Barrierefrei wird ja mittlerweile nicht mehr ausschließlich mit hohem Alter oder Behinderungen in Verbindung gebracht.

Richtig, es ist mittlerweile auch Thema bei kleineren Einschränkungen oder Verletzungen. Aber nicht nur das – man kann ja Bäder vorausschauend so bauen, dass sie total lässig aussehen und es auf den ersten Blick gar nicht erkennbar ist, dass sie barrierefrei sind. Oder man kann sie so hinplanen, dass sie in einer zweiten Welle fünf oder zehn Jahre später mit wenigen Zusatzhandgriffen barrierefrei und altersgerecht werden. Ganz stark erkennbar ist das zum Beispiel bei Hotelzimmern und das geht mittlerweile auch sehr stark in den privaten Bereich hinein.

 

Auch bei Hotels hat das Bad einen entscheidenden Einfluss, ob das Zimmer gebucht wird?

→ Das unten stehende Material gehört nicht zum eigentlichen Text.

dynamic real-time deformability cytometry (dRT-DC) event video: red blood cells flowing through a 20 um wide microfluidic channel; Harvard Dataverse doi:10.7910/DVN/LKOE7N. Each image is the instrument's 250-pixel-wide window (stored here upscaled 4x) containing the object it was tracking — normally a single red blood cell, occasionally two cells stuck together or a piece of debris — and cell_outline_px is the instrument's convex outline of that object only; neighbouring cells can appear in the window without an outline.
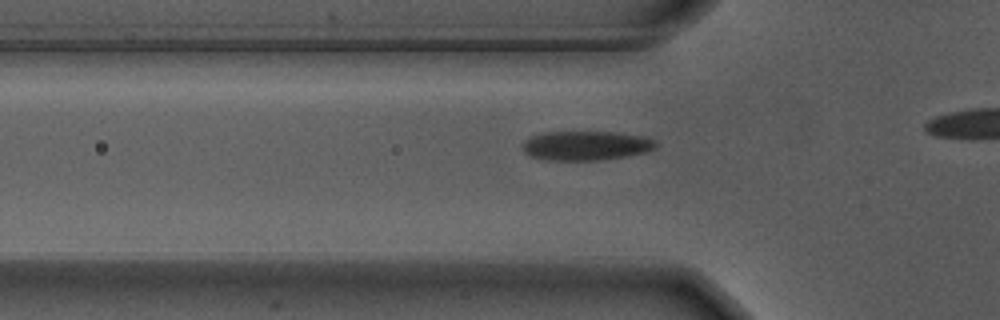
{"species": "Egyptian fruit bat (a non-hibernating species)", "species_latin": "Rousettus aegyptiacus", "temperature_condition": "warm", "stored_images_in_passage": 16, "camera_frame_rate_fps": 3000, "um_per_image_px": 0.085, "animal": {"sex": "male"}, "frame": {"image": 1, "passage_image": 10, "time_ms": 3.0, "image_size_px": [1000, 320], "cell_outline_px": [[660, 144], [656, 148], [648, 152], [624, 156], [596, 160], [548, 160], [532, 156], [524, 152], [520, 144], [524, 140], [532, 136], [544, 132], [616, 132], [648, 136], [656, 140]], "centroid_in_image_um": [49.86, 12.36], "position_along_channel_um": 75.9, "area_um2": 23.06}}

Auf jeden Fall. Der Hotelbereich ist in Österreich hart umkämpft. Man sieht sich ja vorher im Internet die Räumlichkeiten an und entscheidet immer häufiger aufgrund des Erscheinungsbildes des Bads. Eine Nasszelle mit hässlichen Armaturen geht mittlerweile gar nicht mehr. Das Bad und der Wellness-Bereich müssen einfach passen. Hier werden oft extra Innenarchitekten beauftragt, um das zu perfektionieren. Wenn ich auf Urlaub fahre, werfe ich natürlich auch immer einen ganz genauen Blick auf das Bad.